The efforts to assure appropriate quality are a prerequisite here as any negligence resulting from the existing barriers may put at risk the most important values: human health and life.
Based on the opinions of the studied women, difficult access to gynaecological offices adapted to the needs of women on wheelchairs was found.
In the opinion of the questioned women, gynaecological offices have many barriers that prevent persons on wheelchairs from receiving medical services. The most common barriers include the following: the absence of an adapted gynaecological table, absence of handles and handrails in the doctor’s office and non-adapted bathroom.

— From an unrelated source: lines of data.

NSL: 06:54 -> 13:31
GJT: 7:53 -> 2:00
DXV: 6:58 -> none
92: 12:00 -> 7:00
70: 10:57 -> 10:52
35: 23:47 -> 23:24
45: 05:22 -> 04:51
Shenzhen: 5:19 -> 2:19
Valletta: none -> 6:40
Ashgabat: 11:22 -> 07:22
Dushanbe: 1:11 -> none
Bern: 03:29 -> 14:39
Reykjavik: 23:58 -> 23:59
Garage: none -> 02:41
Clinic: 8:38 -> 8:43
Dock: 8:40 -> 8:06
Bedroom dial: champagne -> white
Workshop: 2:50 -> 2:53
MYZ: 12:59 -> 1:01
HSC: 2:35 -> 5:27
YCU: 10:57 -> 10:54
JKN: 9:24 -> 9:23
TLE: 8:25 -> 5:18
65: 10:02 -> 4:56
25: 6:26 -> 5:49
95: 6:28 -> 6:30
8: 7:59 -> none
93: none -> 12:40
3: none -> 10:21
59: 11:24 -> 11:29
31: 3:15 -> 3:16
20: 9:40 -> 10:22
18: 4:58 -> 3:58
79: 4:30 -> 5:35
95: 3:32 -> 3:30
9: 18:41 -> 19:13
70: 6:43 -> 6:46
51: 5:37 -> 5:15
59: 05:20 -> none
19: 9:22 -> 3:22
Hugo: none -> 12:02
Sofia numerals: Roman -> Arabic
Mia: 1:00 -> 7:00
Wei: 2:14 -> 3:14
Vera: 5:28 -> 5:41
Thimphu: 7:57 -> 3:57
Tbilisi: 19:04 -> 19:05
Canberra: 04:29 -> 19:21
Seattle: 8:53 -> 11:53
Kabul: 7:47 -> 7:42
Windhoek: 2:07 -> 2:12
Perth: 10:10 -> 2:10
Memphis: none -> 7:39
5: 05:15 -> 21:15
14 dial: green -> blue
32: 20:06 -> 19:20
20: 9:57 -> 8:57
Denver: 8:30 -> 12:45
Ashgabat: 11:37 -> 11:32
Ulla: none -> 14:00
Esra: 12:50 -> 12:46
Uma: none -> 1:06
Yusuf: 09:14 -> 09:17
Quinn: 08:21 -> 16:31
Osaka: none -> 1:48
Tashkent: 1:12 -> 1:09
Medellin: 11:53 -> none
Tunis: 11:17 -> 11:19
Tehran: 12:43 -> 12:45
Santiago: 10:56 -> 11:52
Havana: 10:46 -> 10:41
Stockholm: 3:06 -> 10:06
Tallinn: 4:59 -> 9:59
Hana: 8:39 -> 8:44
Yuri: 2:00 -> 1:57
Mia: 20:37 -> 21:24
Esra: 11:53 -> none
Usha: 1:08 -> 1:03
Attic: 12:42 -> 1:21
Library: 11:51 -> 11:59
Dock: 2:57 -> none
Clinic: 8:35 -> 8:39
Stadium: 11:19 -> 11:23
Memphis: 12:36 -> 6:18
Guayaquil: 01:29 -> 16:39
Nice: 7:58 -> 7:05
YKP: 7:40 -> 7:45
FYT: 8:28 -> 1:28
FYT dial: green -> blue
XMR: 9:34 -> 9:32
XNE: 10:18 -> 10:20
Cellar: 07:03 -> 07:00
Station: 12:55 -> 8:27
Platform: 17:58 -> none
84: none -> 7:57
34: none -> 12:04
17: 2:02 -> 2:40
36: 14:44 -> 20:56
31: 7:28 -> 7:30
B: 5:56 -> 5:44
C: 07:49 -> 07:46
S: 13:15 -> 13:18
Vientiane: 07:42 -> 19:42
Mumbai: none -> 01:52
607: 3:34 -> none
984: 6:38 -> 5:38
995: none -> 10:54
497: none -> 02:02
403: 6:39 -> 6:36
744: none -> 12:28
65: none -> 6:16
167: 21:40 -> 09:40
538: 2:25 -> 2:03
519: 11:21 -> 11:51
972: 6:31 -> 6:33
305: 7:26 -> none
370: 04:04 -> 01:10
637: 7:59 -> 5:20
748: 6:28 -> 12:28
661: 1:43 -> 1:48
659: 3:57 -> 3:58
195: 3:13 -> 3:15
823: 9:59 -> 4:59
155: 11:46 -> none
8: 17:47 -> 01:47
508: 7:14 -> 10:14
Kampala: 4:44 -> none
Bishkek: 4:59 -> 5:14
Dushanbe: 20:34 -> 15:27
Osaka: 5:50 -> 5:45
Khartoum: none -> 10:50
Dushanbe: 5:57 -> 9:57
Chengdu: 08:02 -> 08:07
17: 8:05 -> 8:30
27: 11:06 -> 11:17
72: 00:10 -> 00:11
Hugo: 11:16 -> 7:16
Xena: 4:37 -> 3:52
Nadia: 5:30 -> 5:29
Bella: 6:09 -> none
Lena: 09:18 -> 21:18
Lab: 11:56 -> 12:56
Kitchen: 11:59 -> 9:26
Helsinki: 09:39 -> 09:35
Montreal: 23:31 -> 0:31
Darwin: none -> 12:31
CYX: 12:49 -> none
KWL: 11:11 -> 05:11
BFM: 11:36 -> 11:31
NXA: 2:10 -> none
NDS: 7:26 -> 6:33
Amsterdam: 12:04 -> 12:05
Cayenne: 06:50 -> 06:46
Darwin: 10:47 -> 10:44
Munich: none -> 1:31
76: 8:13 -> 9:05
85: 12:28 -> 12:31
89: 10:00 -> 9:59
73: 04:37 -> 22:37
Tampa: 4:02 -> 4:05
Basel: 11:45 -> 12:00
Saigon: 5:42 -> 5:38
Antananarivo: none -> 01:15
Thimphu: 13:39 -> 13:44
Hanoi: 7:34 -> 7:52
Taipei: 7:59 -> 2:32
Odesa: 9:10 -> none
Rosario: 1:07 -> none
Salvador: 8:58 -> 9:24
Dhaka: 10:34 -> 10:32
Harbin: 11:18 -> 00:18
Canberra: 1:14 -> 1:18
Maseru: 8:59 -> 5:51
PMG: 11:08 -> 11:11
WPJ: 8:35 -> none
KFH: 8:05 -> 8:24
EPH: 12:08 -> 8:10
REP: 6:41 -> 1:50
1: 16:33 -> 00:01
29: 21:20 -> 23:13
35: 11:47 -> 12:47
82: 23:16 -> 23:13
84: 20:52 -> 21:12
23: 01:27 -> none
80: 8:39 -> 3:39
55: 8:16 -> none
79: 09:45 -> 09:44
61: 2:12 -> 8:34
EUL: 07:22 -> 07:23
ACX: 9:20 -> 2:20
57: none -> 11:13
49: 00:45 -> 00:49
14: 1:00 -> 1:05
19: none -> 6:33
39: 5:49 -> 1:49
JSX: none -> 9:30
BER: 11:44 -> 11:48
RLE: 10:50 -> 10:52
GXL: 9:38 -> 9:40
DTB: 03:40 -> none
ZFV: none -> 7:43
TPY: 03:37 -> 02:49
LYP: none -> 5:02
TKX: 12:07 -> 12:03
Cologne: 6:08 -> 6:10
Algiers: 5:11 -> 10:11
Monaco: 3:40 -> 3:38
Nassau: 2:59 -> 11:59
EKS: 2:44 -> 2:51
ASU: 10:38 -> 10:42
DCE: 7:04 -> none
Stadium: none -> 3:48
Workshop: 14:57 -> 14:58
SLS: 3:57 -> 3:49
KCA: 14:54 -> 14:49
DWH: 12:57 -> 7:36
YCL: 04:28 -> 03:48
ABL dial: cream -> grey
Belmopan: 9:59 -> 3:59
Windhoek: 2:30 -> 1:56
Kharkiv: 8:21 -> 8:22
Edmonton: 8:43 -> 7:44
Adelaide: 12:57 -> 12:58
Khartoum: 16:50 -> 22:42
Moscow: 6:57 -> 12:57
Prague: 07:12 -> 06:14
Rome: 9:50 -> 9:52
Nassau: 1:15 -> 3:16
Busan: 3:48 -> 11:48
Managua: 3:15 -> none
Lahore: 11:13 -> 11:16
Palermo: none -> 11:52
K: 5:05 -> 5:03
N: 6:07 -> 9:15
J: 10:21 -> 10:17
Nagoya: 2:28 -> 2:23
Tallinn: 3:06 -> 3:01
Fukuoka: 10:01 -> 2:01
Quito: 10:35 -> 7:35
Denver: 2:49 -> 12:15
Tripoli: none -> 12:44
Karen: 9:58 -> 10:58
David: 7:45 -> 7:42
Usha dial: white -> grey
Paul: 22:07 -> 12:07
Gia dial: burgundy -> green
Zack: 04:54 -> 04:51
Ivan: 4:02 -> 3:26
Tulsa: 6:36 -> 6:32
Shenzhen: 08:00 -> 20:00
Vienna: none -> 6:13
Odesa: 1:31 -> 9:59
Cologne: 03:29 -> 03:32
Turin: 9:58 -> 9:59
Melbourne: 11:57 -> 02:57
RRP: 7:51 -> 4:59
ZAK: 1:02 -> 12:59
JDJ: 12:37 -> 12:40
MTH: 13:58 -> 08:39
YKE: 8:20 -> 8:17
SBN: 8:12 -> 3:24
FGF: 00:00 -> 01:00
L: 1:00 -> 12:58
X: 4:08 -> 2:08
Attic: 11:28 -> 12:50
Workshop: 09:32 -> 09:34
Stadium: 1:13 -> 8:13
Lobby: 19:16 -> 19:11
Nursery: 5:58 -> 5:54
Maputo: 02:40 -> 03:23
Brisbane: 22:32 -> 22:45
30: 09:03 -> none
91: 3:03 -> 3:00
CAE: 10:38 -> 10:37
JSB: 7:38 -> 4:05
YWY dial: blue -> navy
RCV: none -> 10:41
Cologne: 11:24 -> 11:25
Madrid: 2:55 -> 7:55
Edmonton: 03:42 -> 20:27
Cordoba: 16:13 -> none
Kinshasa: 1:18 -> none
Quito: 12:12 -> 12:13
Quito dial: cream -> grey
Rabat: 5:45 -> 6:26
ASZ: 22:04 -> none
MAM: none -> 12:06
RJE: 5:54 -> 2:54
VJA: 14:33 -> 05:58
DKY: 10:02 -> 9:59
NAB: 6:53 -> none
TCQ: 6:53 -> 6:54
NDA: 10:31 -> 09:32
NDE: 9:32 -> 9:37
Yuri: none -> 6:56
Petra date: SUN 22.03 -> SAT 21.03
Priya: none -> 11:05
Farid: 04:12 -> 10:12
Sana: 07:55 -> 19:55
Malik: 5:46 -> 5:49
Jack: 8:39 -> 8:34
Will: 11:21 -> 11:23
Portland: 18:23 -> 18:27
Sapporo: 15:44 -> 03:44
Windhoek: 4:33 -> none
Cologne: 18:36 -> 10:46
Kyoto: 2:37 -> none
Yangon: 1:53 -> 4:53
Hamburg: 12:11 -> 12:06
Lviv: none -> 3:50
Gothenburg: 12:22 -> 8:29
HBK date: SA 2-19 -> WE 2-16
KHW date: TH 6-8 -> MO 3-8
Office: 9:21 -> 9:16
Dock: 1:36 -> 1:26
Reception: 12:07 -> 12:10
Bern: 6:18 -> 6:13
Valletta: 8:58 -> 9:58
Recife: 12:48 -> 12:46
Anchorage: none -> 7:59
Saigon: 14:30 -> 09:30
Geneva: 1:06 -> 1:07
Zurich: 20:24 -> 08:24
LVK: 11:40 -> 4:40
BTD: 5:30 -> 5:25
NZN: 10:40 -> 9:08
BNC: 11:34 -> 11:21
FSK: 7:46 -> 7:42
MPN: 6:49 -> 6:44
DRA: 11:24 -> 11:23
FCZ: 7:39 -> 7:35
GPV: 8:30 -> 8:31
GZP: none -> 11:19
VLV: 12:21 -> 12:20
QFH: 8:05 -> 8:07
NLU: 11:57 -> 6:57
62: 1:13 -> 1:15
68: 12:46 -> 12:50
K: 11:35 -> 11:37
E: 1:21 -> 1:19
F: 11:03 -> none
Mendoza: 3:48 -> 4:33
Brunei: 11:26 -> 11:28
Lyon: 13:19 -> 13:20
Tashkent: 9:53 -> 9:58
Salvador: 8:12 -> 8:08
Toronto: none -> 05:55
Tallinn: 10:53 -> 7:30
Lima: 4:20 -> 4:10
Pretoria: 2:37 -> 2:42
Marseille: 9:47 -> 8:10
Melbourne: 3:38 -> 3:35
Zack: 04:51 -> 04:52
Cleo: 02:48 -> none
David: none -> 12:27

In the opinion of the examined persons, difficult access of women on wheelchairs to medical offices plays an important role in the frequency of gynaecological visits.
Such factors as the size of the city of residence, age and educational level of the respondents have no effect on the frequency of gynaecological visits. Among the studied group of women, the regularity of gynaecological visits most commonly depends on the quality and accessibility of the doctor’s office.